Mercredi 8 mars 2006
- Présidence de M. Jacques Valade, président. -Culture - Audiovisuel et médias - Droit d'auteur et droits voisins - Audition de Mme Michèle Bourgeois, MM. Michel Fauchié, Dominique Lahary et Christophe Péralès, représentants de l'Interassociation archives-bibliothèques-documentation
La commission a entendu Mme Michèle Bourgeois, MM. Michel Fauchié, Dominique Lahary et Christophe Péralès, représentants de l'Interassociation archives-bibliothèques-documentation, sur le projet de loi relatif au droit d'auteur et aux droits voisins dans la société de l'information.
M. Dominique Lahary, vice-président de l'Association des directeurs des bibliothèques départementales de prêt (ADBDP), a indiqué que cette association existait depuis deux ans et regroupait une dizaine d'associations professionnelles représentant des bibliothèques et des centres de documentation.

**TÂCHE 1**. Dans le texte à lire sur l'audition devant la commission, relevez les noms des représentants de l'Interassociation archives-bibliothèques-documentation entendus par celle-ci.

**DONNÉES EXTRAITES**.
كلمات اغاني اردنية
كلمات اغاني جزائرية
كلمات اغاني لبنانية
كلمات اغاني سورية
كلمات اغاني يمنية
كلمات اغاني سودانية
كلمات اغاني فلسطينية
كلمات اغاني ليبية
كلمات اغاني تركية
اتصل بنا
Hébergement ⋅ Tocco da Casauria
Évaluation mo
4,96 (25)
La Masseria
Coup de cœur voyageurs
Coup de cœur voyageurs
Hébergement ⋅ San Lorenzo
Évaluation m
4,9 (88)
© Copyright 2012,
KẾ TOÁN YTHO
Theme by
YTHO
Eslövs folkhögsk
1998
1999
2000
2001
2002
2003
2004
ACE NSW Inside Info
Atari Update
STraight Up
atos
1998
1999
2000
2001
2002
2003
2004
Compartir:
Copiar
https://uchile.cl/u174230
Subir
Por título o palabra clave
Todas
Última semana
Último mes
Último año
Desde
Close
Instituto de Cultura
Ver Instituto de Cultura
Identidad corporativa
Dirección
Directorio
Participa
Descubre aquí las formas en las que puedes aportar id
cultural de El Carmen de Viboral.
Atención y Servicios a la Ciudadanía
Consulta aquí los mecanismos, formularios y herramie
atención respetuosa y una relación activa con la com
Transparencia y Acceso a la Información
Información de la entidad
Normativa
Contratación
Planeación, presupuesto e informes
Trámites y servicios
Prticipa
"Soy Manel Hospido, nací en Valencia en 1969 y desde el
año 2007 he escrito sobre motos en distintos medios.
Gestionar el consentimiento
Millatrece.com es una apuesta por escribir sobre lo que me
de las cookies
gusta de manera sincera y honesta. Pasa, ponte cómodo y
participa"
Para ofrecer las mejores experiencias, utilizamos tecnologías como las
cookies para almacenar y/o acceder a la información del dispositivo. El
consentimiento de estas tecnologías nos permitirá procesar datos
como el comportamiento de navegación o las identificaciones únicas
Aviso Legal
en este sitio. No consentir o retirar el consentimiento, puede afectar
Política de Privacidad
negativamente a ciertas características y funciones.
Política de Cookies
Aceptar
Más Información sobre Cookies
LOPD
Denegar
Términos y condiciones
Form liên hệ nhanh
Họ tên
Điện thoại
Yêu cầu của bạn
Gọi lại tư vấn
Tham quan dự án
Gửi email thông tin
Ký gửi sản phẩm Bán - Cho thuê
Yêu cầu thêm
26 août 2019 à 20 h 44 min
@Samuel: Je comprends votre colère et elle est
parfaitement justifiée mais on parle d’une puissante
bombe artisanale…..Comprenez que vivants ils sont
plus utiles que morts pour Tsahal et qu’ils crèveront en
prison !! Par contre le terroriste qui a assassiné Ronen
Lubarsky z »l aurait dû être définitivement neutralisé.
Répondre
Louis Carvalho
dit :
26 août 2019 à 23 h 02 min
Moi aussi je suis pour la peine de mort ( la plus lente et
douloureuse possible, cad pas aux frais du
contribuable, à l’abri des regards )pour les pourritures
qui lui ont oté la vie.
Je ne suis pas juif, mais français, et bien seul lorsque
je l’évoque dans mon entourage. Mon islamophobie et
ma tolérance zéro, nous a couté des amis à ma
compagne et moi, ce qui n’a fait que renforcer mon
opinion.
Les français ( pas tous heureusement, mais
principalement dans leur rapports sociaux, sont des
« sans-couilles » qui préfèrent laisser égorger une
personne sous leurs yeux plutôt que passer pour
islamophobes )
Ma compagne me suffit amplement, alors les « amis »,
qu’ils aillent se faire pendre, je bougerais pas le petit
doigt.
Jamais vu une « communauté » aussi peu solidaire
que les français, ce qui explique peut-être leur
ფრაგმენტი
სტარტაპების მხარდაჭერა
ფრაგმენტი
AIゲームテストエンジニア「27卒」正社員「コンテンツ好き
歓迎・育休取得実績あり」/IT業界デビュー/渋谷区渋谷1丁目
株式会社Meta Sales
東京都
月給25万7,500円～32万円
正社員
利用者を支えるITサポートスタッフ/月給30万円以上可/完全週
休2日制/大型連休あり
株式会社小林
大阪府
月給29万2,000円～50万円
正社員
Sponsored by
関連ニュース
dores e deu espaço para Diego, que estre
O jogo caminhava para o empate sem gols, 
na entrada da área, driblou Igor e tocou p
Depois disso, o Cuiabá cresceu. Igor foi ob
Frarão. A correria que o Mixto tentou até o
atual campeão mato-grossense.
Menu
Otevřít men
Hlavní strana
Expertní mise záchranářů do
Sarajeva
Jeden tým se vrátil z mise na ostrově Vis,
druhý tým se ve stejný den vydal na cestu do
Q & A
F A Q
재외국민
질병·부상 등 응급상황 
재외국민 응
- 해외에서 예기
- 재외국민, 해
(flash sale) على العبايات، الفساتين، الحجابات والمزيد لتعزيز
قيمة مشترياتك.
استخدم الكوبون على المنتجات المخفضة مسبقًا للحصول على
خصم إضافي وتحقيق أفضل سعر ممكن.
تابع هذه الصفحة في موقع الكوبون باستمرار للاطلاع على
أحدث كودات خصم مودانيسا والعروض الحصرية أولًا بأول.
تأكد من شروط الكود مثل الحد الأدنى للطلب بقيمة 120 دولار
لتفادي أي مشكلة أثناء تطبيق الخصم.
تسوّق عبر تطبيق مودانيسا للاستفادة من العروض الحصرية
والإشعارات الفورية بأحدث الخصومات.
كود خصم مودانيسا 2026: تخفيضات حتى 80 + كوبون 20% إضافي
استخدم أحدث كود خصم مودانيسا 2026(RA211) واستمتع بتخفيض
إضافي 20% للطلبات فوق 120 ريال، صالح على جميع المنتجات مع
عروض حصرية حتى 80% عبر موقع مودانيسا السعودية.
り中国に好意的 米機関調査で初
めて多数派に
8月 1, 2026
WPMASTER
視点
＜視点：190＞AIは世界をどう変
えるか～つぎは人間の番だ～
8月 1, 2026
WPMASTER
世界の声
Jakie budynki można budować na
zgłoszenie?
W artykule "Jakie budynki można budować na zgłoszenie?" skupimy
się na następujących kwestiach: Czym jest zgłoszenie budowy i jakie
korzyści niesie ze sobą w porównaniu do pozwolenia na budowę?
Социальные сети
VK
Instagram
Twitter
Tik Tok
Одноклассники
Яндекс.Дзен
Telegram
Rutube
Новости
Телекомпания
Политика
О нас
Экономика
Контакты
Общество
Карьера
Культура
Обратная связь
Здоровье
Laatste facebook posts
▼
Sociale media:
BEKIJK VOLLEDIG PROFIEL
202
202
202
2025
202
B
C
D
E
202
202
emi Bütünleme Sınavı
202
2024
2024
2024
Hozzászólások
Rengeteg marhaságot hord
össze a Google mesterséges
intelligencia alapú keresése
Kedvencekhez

**TÂCHE 2**. Recopiez les lignes des enregistrements en partant du début et en terminant à la ligne qui contient « Contratación », incluse, en remplaçant « Hébergement » par « Logement » et sans rien changer d'autre.

**RÉPONSE ATTENDUE 1**. Michèle Bourgeois, Michel Fauchié, Dominique Lahary, Christophe Péralès

**RÉPONSE ATTENDUE 2**.
كلمات اغاني اردنية
كلمات اغاني جزائرية
كلمات اغاني لبنانية
كلمات اغاني سورية
كلمات اغاني يمنية
كلمات اغاني سودانية
كلمات اغاني فلسطينية
كلمات اغاني ليبية
كلمات اغاني تركية
اتصل بنا
Logement ⋅ Tocco da Casauria
Évaluation mo
4,96 (25)
La Masseria
Coup de cœur voyageurs
Coup de cœur voyageurs
Logement ⋅ San Lorenzo
Évaluation m
4,9 (88)
© Copyright 2012,
KẾ TOÁN YTHO
Theme by
YTHO
Eslövs folkhögsk
1998
1999
2000
2001
2002
2003
2004
ACE NSW Inside Info
Atari Update
STraight Up
atos
1998
1999
2000
2001
2002
2003
2004
Compartir:
Copiar
https://uchile.cl/u174230
Subir
Por título o palabra clave
Todas
Última semana
Último mes
Último año
Desde
Close
Instituto de Cultura
Ver Instituto de Cultura
Identidad corporativa
Dirección
Directorio
Participa
Descubre aquí las formas en las que puedes aportar id
cultural de El Carmen de Viboral.
Atención y Servicios a la Ciudadanía
Consulta aquí los mecanismos, formularios y herramie
atención respetuosa y una relación activa con la com
Transparencia y Acceso a la Información
Información de la entidad
Normativa
Contratación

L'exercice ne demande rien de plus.